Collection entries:
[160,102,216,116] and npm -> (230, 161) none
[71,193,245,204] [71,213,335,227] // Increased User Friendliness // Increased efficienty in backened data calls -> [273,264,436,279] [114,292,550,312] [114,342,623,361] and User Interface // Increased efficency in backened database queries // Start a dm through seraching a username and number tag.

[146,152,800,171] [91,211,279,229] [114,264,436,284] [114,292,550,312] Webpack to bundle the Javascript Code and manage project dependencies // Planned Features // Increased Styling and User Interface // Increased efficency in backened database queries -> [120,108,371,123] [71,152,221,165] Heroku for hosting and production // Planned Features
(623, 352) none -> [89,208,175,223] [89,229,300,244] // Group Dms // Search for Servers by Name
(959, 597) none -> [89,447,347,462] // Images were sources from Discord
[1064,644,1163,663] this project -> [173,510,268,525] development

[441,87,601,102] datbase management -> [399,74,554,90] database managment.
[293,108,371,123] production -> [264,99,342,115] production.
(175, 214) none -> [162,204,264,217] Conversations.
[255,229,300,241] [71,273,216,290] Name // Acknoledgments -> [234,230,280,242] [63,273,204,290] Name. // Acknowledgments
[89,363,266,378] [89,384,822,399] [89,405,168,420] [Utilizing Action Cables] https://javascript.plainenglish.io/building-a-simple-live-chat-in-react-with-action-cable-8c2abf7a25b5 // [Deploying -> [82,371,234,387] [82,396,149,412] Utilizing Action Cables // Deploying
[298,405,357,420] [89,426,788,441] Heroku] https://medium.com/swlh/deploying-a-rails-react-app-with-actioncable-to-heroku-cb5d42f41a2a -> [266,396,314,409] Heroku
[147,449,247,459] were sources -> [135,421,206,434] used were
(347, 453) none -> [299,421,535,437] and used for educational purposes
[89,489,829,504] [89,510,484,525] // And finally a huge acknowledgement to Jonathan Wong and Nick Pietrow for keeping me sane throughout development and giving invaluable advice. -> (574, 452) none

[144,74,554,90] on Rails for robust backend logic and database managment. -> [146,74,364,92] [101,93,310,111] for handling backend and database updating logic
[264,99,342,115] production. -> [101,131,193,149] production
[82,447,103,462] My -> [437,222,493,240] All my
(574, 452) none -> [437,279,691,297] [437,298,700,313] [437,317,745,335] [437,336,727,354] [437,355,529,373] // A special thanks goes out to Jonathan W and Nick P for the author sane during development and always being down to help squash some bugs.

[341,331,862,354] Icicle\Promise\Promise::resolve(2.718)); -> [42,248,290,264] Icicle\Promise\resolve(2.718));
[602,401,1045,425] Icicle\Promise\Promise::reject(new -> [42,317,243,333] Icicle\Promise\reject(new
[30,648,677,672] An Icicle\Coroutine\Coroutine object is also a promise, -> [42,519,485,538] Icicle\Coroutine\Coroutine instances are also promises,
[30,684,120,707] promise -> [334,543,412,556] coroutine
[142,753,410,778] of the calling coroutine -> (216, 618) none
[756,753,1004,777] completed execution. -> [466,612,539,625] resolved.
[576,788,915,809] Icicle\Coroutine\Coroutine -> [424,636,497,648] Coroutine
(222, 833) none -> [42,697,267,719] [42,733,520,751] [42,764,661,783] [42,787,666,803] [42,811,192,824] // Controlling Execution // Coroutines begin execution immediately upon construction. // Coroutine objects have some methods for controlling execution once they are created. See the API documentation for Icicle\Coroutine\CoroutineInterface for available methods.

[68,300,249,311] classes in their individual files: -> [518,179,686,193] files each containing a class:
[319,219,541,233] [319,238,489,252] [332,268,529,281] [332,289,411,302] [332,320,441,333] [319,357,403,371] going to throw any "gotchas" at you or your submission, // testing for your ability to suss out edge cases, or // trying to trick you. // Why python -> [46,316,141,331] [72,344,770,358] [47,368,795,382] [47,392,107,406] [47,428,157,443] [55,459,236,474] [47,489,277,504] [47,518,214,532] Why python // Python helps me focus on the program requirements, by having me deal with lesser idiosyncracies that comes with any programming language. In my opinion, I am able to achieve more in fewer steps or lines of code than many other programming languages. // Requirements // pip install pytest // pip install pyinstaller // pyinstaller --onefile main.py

# Requirement:
Show all lines above holding the word "react".

# Solution to this exercise:
[89,363,266,378] [89,384,822,399] [89,405,168,420] [Utilizing Action Cables] https://javascript.plainenglish.io/building-a-simple-live-chat-in-react-with-action-cable-8c2abf7a25b5 // [Deploying -> [82,371,234,387] [82,396,149,412] Utilizing Action Cables // Deploying
[298,405,357,420] [89,426,788,441] Heroku] https://medium.com/swlh/deploying-a-rails-react-app-with-actioncable-to-heroku-cb5d42f41a2a -> [266,396,314,409] Heroku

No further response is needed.